Jamie’s face changed at once, the worry lessening.

“So they’ll help the lass?”

“I hope so. There aren’t many, though.”

“D’ye mean you need more o’ these things for Miss Lizzie, Mrs. Fraser?” Jo glanced up at me, dark eyes sharp over the little jar.

“Yes,” I said, surprised. “You don’t mean you know where to get any, surely?”

“Aye, ma’am,” Kezzie said, his voice a little loud, as usual. “Indians got ’em.”

“Which Indians?” Jamie asked, his gaze sharpening.

“Them Cherokee,” Jo said, waving vaguely over one shoulder. “By the mountain.”

This description might have suited half a dozen villages, but evidently it was a specific village that they had in mind, for the two of them turned as one, obviously intending to go directly and fetch back gallberries.

“Wait a bit, lads,” Jamie said, snagging Kezzie by the collar. “I’ll go along with ye. Ye’ll be needing something to trade, after all.”

“Oh, we got hides a-plenty, sir,” Jo assured him. “’Twas a good season.”

Jo was an expert hunter, and while Kezzie still hadn’t sufficiently keen hearing to hunt well, his brother had taught him to run traplines. Ian had told me that the Beardsleys’ shack was stacked nearly to the rooftree with the hides of beaver, marten, deer, and ermine. The smell of it always clung to them, a faint miasma of dried blood, musk, and cold hair.

“Aye? Well, that’s generous of ye, Jo, to be sure. But I’ll come, nonetheless.” Jamie glanced at me, acknowledging the fact that he had made his decision—but asking for my approval, nonetheless. I swallowed, tasting bitterness.

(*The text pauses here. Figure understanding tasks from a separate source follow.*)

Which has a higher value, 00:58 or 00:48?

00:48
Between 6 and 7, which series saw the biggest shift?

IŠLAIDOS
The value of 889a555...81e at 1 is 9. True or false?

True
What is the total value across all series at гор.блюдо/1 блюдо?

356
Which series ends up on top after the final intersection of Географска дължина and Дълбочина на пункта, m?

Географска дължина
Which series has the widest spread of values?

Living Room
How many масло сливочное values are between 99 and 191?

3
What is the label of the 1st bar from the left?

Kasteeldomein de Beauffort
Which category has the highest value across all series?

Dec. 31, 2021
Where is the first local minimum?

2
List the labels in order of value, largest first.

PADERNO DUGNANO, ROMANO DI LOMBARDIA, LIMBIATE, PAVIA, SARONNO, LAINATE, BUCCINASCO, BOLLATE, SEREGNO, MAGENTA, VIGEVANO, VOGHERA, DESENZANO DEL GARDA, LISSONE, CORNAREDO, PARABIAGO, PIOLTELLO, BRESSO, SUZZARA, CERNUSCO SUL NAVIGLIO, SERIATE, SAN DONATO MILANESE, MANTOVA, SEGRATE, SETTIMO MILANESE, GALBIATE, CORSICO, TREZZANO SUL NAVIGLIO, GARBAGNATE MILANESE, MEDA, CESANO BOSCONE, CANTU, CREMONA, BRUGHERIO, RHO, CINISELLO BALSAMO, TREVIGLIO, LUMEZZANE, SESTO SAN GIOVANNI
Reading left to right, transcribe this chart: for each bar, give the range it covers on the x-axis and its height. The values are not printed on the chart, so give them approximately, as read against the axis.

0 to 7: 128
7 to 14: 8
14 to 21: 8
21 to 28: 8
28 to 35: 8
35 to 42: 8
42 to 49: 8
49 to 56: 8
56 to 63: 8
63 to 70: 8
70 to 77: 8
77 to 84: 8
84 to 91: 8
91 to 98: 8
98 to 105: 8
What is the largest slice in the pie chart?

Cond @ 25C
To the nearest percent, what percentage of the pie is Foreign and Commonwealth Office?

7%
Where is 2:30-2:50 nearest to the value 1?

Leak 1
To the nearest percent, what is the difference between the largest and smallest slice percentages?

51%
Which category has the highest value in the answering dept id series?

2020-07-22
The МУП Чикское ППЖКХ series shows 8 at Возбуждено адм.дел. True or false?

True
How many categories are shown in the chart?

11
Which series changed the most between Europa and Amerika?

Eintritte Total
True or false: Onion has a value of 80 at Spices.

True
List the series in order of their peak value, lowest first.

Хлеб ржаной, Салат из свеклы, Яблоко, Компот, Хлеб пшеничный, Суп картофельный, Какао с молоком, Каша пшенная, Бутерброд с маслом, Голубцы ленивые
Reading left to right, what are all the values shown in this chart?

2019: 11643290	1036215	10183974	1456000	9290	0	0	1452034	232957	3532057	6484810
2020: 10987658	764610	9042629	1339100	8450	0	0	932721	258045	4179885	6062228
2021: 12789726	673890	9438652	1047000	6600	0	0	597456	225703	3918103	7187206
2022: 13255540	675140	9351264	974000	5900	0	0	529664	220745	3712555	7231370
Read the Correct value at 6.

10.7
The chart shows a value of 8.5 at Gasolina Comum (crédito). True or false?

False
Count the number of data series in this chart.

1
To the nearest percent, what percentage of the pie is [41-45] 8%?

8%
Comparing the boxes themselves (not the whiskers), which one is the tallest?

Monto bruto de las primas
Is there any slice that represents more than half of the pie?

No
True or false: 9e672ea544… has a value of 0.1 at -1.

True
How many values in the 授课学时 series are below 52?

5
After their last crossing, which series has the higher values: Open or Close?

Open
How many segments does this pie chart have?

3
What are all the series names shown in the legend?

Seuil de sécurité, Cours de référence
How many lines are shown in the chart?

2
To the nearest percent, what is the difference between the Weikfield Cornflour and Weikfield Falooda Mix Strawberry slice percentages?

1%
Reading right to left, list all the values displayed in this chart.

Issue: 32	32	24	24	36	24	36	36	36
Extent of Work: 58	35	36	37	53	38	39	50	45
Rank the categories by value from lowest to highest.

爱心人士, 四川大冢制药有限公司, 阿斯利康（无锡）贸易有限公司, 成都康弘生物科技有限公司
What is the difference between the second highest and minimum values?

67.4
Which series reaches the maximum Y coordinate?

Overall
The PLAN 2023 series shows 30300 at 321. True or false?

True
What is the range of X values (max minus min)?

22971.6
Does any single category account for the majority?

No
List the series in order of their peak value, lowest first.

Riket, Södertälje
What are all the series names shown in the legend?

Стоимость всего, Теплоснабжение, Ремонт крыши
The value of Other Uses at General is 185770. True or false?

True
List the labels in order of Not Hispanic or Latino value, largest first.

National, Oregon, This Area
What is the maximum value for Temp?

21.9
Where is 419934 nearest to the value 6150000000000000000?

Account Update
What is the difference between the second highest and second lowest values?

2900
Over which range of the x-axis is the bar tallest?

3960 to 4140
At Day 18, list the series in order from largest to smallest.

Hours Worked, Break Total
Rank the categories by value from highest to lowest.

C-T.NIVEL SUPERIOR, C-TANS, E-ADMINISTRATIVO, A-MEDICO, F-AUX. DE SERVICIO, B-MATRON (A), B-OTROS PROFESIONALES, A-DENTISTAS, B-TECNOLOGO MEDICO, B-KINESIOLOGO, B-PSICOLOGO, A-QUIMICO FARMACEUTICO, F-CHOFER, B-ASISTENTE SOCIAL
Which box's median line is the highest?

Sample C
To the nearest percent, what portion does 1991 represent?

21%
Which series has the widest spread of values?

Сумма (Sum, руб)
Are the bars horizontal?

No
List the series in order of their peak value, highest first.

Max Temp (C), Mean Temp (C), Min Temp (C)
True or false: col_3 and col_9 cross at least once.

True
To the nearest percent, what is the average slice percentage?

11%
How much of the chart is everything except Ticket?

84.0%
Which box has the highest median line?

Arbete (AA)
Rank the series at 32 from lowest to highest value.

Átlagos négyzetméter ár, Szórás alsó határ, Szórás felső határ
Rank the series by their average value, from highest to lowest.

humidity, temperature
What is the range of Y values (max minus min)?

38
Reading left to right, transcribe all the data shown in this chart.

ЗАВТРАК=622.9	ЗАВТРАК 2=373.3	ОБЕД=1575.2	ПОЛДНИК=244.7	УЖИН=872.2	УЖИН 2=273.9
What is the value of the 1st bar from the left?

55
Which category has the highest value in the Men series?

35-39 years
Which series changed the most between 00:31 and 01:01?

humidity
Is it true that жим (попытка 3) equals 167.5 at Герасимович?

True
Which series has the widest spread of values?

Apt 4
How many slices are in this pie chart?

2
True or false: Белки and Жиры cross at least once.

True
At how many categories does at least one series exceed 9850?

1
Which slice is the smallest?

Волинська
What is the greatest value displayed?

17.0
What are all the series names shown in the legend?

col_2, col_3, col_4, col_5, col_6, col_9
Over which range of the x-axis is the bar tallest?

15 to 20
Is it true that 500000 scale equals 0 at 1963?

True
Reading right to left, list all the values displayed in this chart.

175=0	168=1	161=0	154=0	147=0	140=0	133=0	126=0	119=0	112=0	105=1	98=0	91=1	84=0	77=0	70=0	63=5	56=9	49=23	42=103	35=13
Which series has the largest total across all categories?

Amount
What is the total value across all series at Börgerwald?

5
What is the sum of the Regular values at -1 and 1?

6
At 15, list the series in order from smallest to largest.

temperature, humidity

“Yes,” I said, and cleared my throat. “If—if you’re going, let me send some things, and tell you what to ask for in trade. You won’t leave until morning, surely?”

The Beardsleys were vibrating with impatience to be gone, but Jamie stood still, looking at me, and I felt him touch me, without words or movement.

“No,” he said softly, “we’ll bide for the night.” He turned then to the Beardsleys. “Go up, will ye, Jo, and ask Bobby Higgins to come down. I’ll need to speak with him.”

“He’s up with Miss Lizzie?” Jo Beardsley looked displeased at this, and his brother’s face echoed his expression of slit-eyed suspicion.